== SOURCE RECORDS
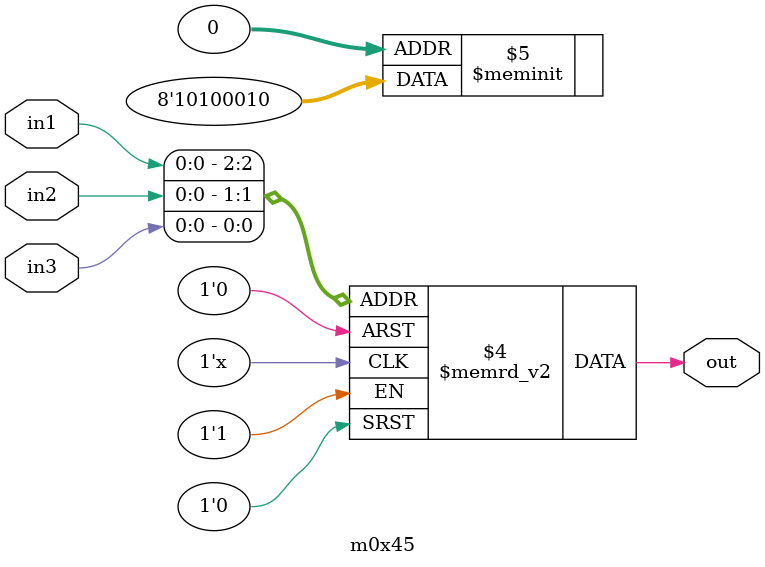
<source format=v>
module m0x45(output out, input in1, in2, in3);

   always @(in1, in2, in3)
     begin
        case({in1, in2, in3})
          3'b000: {out} = 1'b0;
          3'b001: {out} = 1'b1;
          3'b010: {out} = 1'b0;
          3'b011: {out} = 1'b0;
          3'b100: {out} = 1'b0;
          3'b101: {out} = 1'b1;
          3'b110: {out} = 1'b0;
          3'b111: {out} = 1'b1;
        endcase // case ({in1, in2, in3})
     end // always @ (in1, in2, in3)

endmodule // m0x45
</source>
====
__EXERCISE DIRECTIONS__. Looking only at the data above, say how many of its lines contain the string "case", and nothing more.

__EXERCISE ANSWER__. 2